§ Texte extrait:
« Moi, quand je pars pendant six jours comme ça, j’abandonne ma casquette de député. Je suis artiste moi. […] Ce qu’on vient apporter c’est de l’émotion. On vient apporter de la beauté. »
C’est ce qu’avait déclaré François Ruffin, en compagnie de son camarade co-réalisateur Gilles Perrin, lors de son passage à « On n’est pas couché ».
Étonnamment c’est cette phrase qui m’a donné envie d’aller voir ce « J’veux du soleil ».
Oser parler d’approche d’artiste pour un film de Ruffin, je trouvais ça quand-même sacrément gonflé.
OK, « Merci patron » j’avais trouvé ça sympa, mais formellement parlant c’était vraiment chiche. Le film valait surtout pour sa farce – celle contre Bernard Arnault – mais aussi pour la fraîcheur qui se dégageait de cette attitude si iconoclaste de la part d’un journaliste ; celle de ce trublion de « Fakir » qu’était à l’époque François Ruffin.
Mais entre temps les choses ont bien changé.
Pas de farce pour ce deuxième film, mais plutôt un réquisitoire.
Un réquisitoire sur un sujet social brûlant de son temps : les Gilets jaunes.
Et un réquisitoire qui en plus n’est plus vraiment mené par le même Ruffin que celui de « Merci Patron ».
Depuis, le journaliste est devenu député pour le compte de la France insoumise.
Alors forcément, moi quand on me parle de « démarche d’artiste » pour un film qui semble déjà cocher à l’avance toutes les cases du banal spot de propagande électoraliste, ça me pousse déjà presque vers une forme d’exaspération.
Surtout que, pour le coup, les 76 minutes que comptent ce film ont bien confirmé ma première impression. Le sujet au fond ce ne sont pas les Gilets jaunes. Non, le sujet c’est bien Ruffin auprès des Gilets jaunes.
On se déplace d’un spot à un autre. On collecte des témoignages. On joue la carte de l’émotion et surtout on montre quel est le seul homme politique qui a su rester auprès de ces gens-là.

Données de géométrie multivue
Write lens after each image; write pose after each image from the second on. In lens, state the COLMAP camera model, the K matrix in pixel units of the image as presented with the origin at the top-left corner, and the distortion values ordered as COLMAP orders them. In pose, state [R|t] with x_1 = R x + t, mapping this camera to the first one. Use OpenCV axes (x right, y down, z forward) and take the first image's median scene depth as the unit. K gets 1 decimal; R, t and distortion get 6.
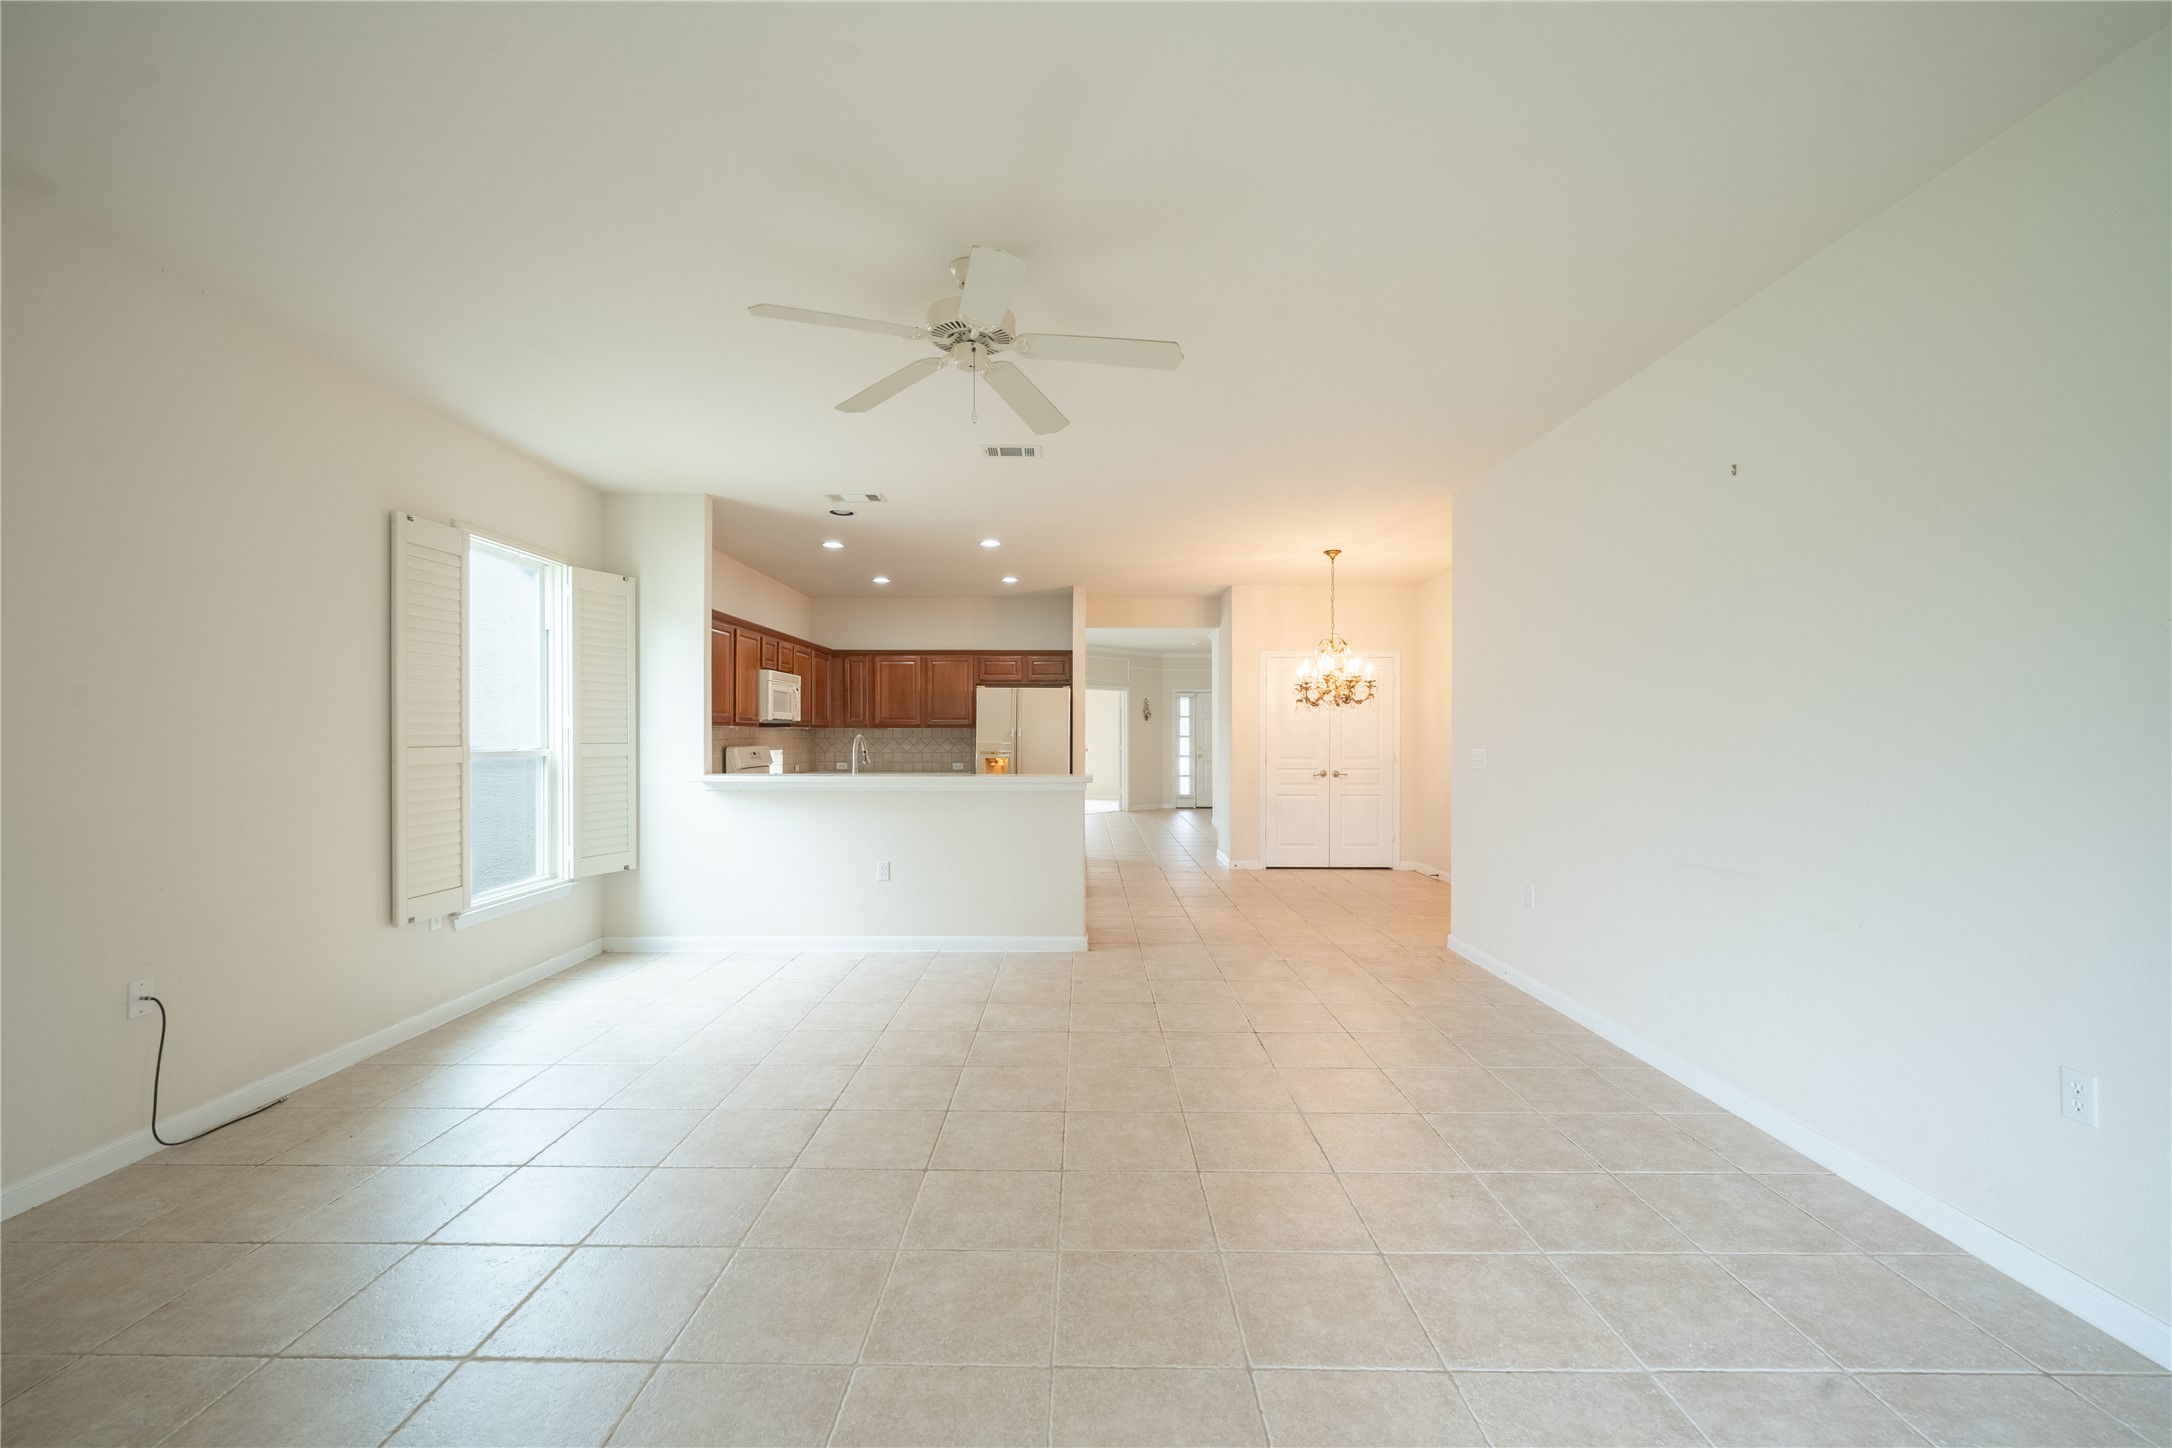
lens RADIAL K [[840.6, 0, 1080.2], [0, 840.6, 735.6], [0, 0, 1]] dist [-0.001579, -0.000225]
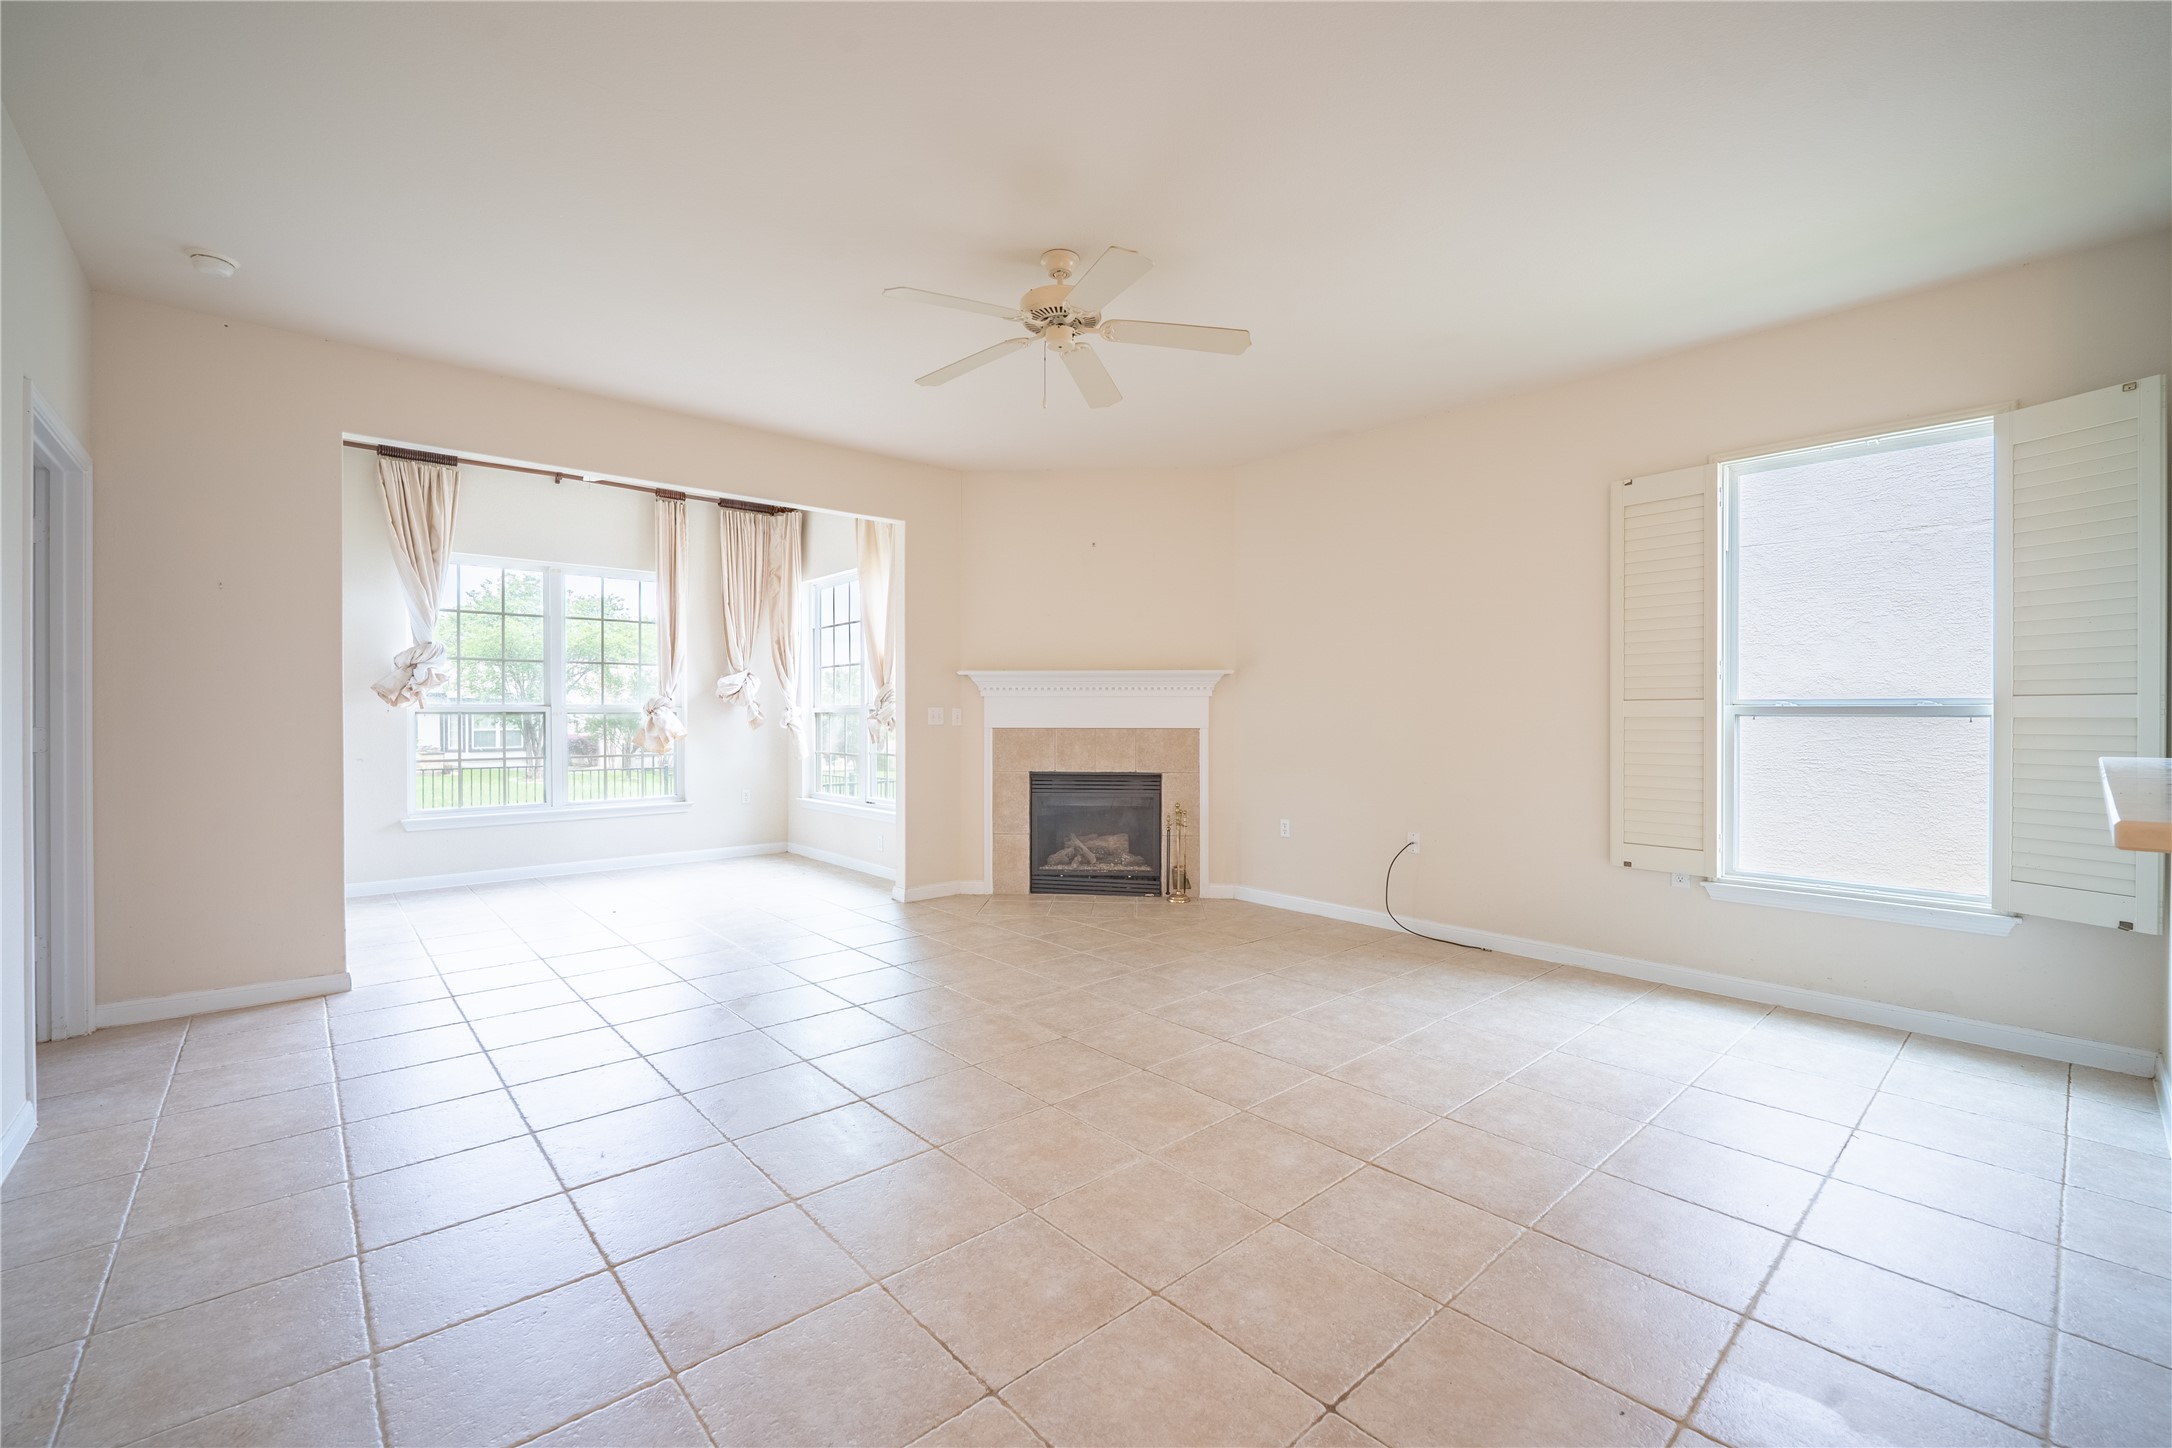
lens RADIAL K [[918.4, 0, 1086.0], [0, 918.4, 724.0], [0, 0, 1]] dist [-0.002035, -0.000485]
pose [[-0.733762, 0.005834, -0.679382, 0.244377], [-0.004365, 0.999902, 0.013301, 0.016435], [0.679393, 0.012725, -0.733664, 0.701149]]
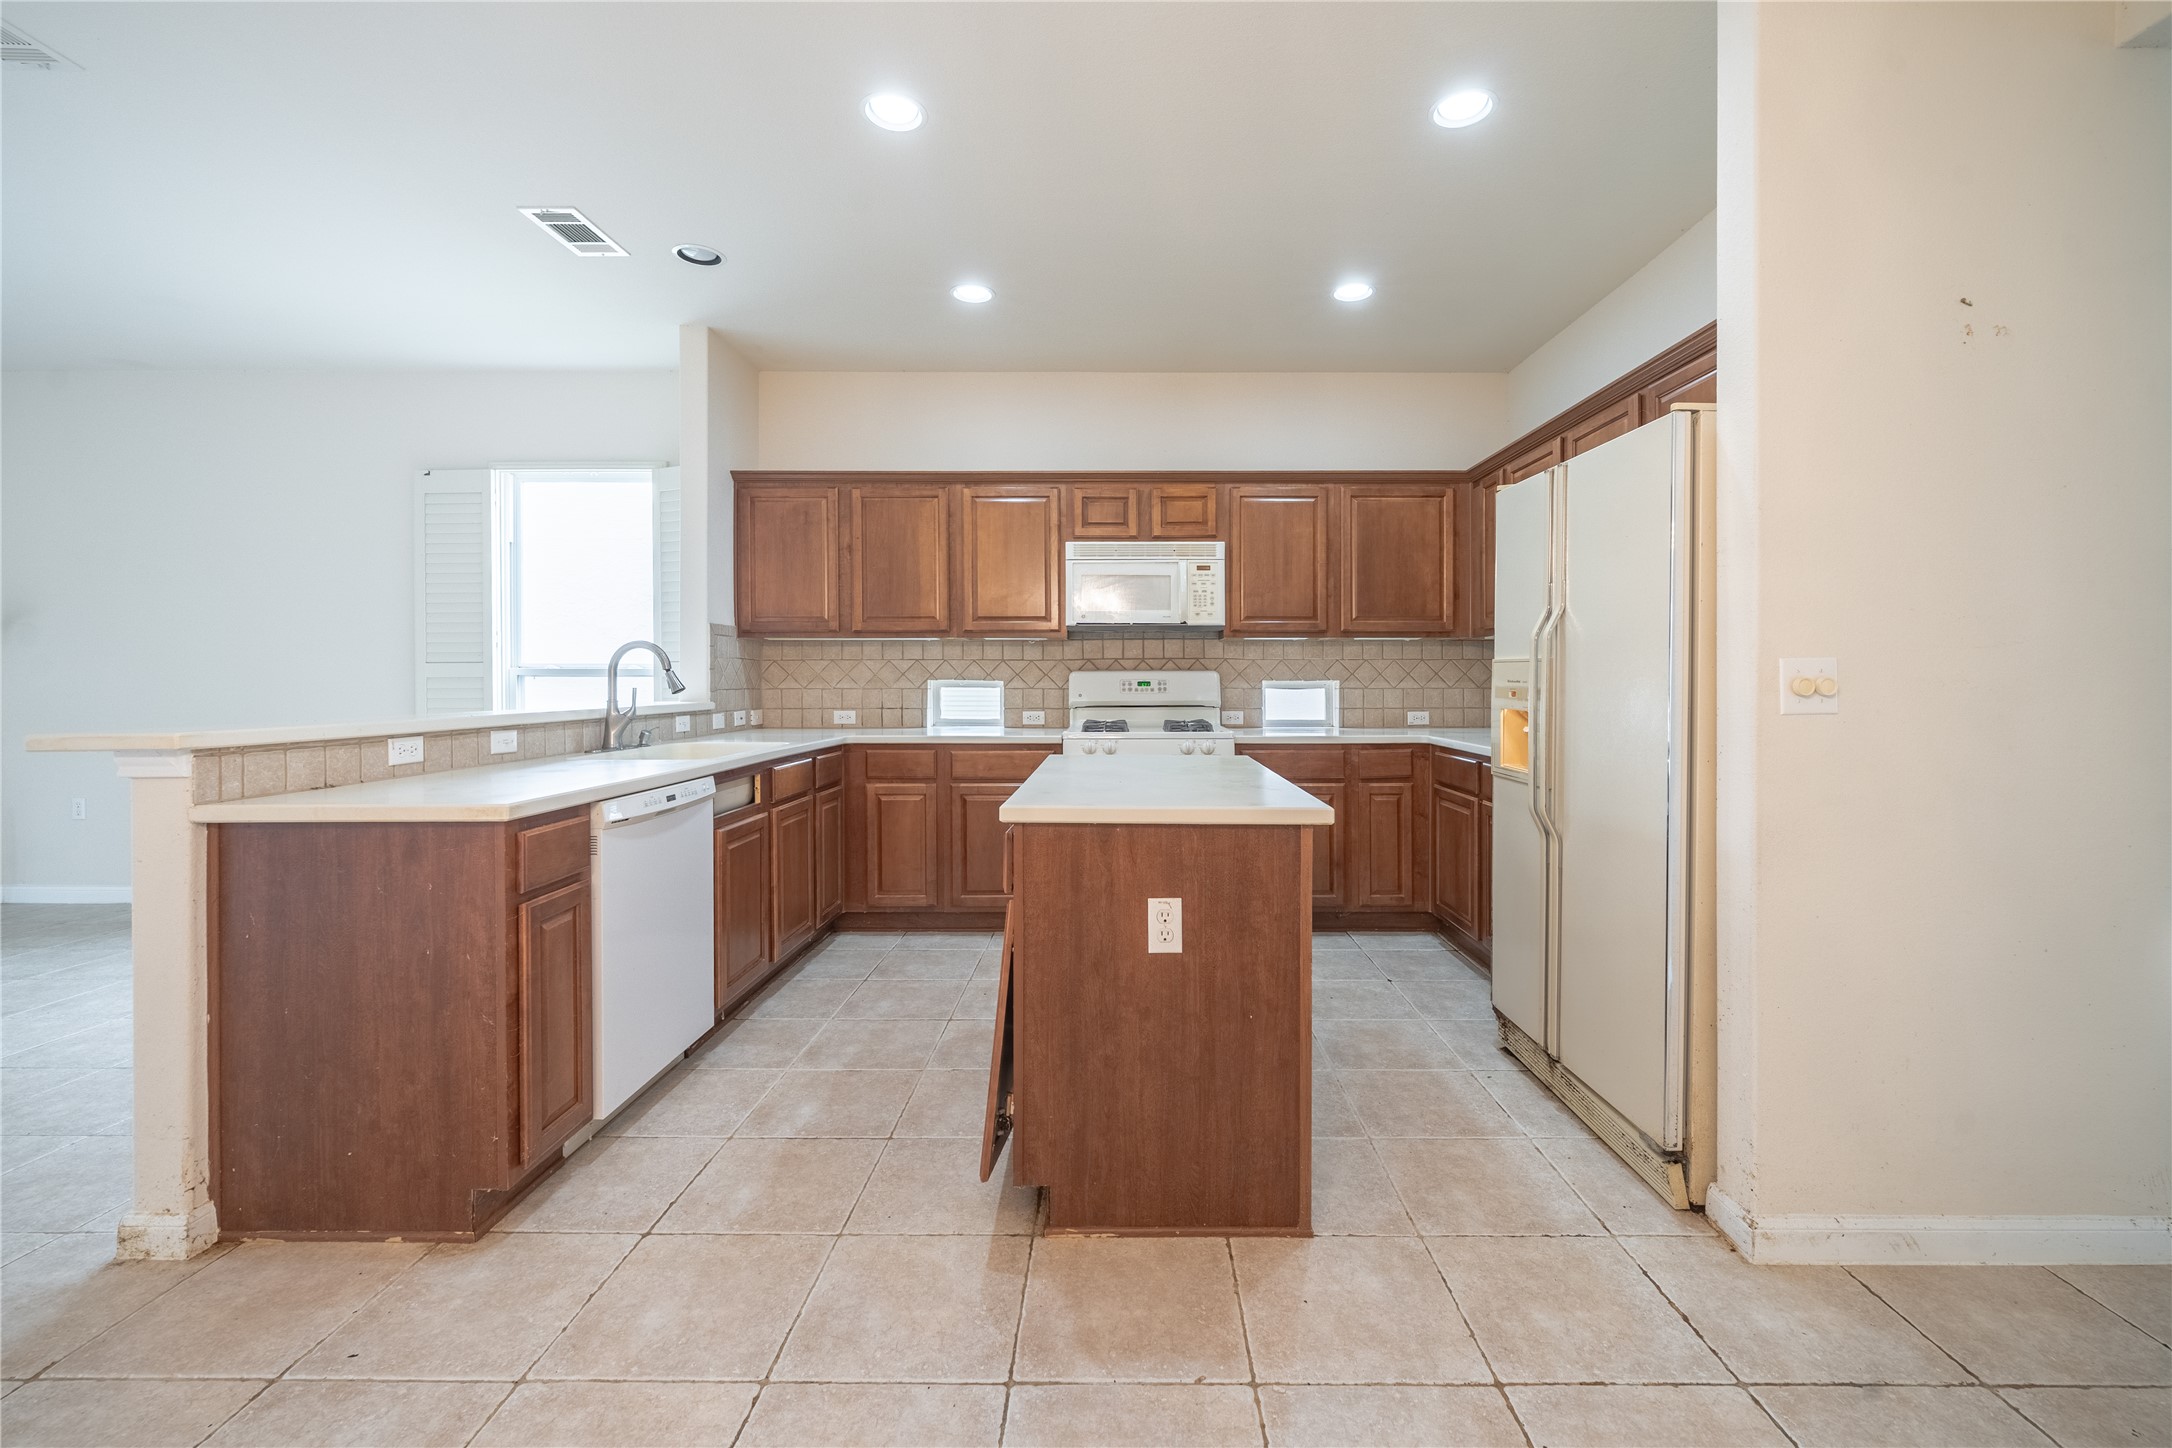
lens RADIAL K [[943.8, 0, 1137.7], [0, 943.8, 675.8], [0, 0, 1]] dist [-0.001322, -0.000855]
pose [[0.009423, -0.001374, -0.999955, 0.288062], [-0.002226, 0.999997, -0.001395, 0.016761], [0.999953, 0.002239, 0.009420, 1.018751]]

§ Consignes:
• a. Traduisez en anglais cette phrase de la critique : « Depuis, le journaliste est devenu député pour le compte de la France insoumise. »
• b. Recopiez le passage de la critique qui commence à « Pas de farce » et se termine à « des Gilets jaunes. ».
Ces lignes n'ont aucun lien avec la critique.

§ Réponses:
• a. Since then, the journalist has become a deputy for La France insoumise.

• b.
Pas de farce pour ce deuxième film, mais plutôt un réquisitoire.
Un réquisitoire sur un sujet social brûlant de son temps : les Gilets jaunes.
Et un réquisitoire qui en plus n’est plus vraiment mené par le même Ruffin que celui de « Merci Patron ».
Depuis, le journaliste est devenu député pour le compte de la France insoumise.
Alors forcément, moi quand on me parle de « démarche d’artiste » pour un film qui semble déjà cocher à l’avance toutes les cases du banal spot de propagande électoraliste, ça me pousse déjà presque vers une forme d’exaspération.
Surtout que, pour le coup, les 76 minutes que comptent ce film ont bien confirmé ma première impression. Le sujet au fond ce ne sont pas les Gilets jaunes. Non, le sujet c’est bien Ruffin auprès des Gilets jaunes.